The Honorable Members of the Indiana General Assembly
State House, Third Floor
Indianapolis, Indiana 46204
Re: House Enrolled Act 1546-2013
Dear Members of the Indiana General Assembly,
If Hoosiers owe taxes, they should pay them. But when Hoosiers pay taxes that are not owed, they deserve relief. House Enrolled Act 1546-2013 did not meet that standard. It would approve, after the fact, the collection of taxes that were not owed. While there are valuable elements of this legislation, retroactive approval of taxes collected is not the best remedy, and for that reason I vetoed this legislation.
Since mid-2011, all taxpayers in Jackson County have paid a special local income tax
rate of 0.1% that was no longer authorized by law. Likewise, since mid-2006, all
taxpayers in Pulaski County have a paid a similar unauthorized rate of 0.3%. This means 30,400 taxpayers in Jackson County collectively paid $1.1 million and 12,400 taxpayers in Pulaski County collectively paid $4.9 million above and beyond what they owed in taxes. The tax revenue paid for jail operating costs, not debt, in both counties.
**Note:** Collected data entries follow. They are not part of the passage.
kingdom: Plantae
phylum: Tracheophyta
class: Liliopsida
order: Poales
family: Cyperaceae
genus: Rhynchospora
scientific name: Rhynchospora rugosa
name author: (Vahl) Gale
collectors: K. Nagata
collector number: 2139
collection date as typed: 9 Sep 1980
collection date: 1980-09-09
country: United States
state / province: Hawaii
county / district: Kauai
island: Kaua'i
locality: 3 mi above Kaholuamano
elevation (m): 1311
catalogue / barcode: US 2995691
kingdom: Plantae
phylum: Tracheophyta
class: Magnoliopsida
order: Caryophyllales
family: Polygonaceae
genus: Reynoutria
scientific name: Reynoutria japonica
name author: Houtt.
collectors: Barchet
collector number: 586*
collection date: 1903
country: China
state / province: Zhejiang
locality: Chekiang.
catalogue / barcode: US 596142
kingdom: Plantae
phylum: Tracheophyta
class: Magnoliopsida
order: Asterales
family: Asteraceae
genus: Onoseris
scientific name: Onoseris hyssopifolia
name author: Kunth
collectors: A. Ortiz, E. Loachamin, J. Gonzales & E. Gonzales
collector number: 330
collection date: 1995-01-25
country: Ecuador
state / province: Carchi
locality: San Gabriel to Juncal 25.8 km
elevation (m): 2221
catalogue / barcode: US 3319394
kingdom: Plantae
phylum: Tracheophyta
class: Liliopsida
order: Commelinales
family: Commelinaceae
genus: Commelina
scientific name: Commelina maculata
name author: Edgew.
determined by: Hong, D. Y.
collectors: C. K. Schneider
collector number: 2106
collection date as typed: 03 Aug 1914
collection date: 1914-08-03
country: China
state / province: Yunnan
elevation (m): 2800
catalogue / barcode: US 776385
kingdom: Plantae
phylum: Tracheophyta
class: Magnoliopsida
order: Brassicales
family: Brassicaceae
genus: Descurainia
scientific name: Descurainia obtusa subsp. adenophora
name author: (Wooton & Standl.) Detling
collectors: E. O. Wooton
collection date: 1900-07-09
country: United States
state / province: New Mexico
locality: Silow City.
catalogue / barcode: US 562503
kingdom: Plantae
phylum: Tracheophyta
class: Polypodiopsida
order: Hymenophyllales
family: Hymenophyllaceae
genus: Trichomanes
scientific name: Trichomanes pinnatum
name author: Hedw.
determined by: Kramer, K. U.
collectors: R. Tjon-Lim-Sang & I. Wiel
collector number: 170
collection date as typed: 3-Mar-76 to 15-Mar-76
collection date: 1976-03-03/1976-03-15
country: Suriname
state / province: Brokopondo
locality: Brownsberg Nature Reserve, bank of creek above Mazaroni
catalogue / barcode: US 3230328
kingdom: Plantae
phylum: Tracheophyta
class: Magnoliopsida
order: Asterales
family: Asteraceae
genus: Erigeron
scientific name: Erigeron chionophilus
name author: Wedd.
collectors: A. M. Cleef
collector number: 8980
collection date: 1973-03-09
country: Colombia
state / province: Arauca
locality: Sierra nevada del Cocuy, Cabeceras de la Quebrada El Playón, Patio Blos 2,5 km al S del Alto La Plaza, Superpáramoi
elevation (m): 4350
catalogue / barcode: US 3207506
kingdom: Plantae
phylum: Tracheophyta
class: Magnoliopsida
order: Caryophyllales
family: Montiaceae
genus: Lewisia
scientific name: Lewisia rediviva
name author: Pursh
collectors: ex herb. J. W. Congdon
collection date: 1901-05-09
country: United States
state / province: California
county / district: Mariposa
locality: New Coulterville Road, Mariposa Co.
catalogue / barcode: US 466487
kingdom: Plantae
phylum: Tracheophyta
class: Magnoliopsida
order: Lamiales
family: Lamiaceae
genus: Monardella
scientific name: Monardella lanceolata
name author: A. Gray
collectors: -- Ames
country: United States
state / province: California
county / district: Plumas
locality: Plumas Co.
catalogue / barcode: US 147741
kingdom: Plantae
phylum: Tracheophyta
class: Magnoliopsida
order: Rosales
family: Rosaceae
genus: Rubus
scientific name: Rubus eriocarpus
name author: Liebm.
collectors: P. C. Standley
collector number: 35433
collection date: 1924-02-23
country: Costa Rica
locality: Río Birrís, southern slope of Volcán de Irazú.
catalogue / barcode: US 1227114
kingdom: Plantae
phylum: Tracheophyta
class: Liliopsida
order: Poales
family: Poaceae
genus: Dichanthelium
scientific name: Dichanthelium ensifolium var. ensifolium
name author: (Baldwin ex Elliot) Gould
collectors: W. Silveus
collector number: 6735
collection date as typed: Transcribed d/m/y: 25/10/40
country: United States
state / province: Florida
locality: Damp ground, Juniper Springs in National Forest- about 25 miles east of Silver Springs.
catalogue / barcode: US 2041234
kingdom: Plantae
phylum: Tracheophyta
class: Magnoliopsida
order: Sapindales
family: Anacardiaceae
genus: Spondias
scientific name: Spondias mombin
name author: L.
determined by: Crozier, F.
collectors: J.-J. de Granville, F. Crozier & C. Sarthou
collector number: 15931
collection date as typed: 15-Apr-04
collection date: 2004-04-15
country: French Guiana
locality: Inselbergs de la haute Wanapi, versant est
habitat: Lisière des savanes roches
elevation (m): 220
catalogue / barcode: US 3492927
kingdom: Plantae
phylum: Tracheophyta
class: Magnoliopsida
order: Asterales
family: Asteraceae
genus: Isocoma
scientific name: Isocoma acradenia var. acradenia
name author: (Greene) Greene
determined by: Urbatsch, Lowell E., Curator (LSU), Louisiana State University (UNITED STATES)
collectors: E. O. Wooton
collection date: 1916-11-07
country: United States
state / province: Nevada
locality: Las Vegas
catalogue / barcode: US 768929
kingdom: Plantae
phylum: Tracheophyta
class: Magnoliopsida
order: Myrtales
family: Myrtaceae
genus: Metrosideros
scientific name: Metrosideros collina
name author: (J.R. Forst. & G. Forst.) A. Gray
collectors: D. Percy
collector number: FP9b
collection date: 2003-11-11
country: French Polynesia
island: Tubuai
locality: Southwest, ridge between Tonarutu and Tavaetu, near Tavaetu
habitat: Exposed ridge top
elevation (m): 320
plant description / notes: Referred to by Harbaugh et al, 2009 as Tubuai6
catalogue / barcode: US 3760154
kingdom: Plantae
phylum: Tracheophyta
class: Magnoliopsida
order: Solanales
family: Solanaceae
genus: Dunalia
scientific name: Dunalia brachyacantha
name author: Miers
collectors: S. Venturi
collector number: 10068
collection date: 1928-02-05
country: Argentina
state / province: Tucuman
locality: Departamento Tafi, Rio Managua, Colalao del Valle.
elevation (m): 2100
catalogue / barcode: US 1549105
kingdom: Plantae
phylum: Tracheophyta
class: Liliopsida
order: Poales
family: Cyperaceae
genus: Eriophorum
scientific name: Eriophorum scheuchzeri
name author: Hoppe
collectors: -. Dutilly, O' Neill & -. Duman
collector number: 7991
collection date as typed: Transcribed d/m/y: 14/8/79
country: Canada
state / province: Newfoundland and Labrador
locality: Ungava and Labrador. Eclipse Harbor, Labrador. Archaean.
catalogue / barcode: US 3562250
House Enrolled Act 1546-2013 "legalized and validated" these overpayments. While
HEA 1546-2013 contained many provisions that I support, I could not support the public policy of retroactive approval of local income taxes. For that reason, I vetoed the bill. I believe taxpayers should have full and fair notice of any proposed tax and have an opportunity to make their voices heard during the legislative process at both the state and local levels.
At the same time I remain committed to finding a solution to a problem that neither the state nor the counties intended. Four basic steps will set things right: (1) stop distributing money from the illegal tax to the two counties; (2) stop collecting the illegal tax; (3) refund taxpayers who overpaid; and (4) gradually repay over-distributions from the two counties.
Starting last week, the Budget Agency stopped authorizing distribution of the illegal tax to Jackson and Pulaski counties. This reduced Jackson County's local option income tax by $29,484 for the month and reduced Pulaski County's local option income tax distribution by $69,166 for the month.
Beginning soon, the Department of Revenue will work with employers in Jackson
County and Pulaski County to make appropriate reductions to payroll withholdings. Employee paychecks will no longer be reduced to fund the unauthorized tax. The
Department of Revenue has also identified the taxpayers due refunds and is prepared to issue refunds directly to them. For those taxpayers who cannot be located, their refundswill be transferred to the Indiana Attorney General's Unclaimed Property Division.
As for county repayment of over-distributions, the State Budget Agency will, beginning in January 2014, make additional adjustments to Jackson County's and Pulaski County's local income tax distributions. It is possible to hold those distributions constant for a few years as the two counties forgo annual increases. The forgone increases, in turn, will be credited as repayments of the over-distributions the two counties received in the past.Under this scenario, Jackson County will repay the state $1.1 million by 2018 and Pulaski County will repay the state $4.9 million by 2024.
Both Jackson and Pulaski County report healthy cash balances in their accounts. At the end of 2012, Jackson County had a total cash balance of $5.21M in its general fund and rainy day fund, while Pulaski County reported $4.67M in the same funds with additional $2.01M in cash in its jail operating fund. These healthy balances will help the counties weather any short-term adjustments to the jail operating income tax until the next session of the Indiana General Assembly, and also weather any impact during the repayment period. Furthermore, allowing the counties to pay back the state by reducing their overall income tax distribution will allow the counties to determine how to allocate the impact of the repayment across their different funds. In addition, because the tax rates at issue were limited to jail operating expenses, no debt or municipal bonds were involved or will be affected.
Finally, this proposed solution will avoid the uncertainty of state or local government
liability for collection of an illegal tax. Prompt cessation of the unauthorized tax and
timely refunds to taxpayers will prevent needless risk of lawsuits and a judicially
imposed solution. This is our chance to make it right and do so in the most efficient and expeditious way possible.
Our country was founded on the precept of taxation with representation and government by consent of the governed. We should take the course that will maintain public confidence in the integrity of our system of taxation, a system that should ensure the people know and help determine how much of their hard-earned pay is taxed for the benefit of their communities. I respectfully request that you join me in putting these principles and the taxpayers of Jackson and Pulaski counties first and sustain the veto of House Enrolled Act 1546-2013.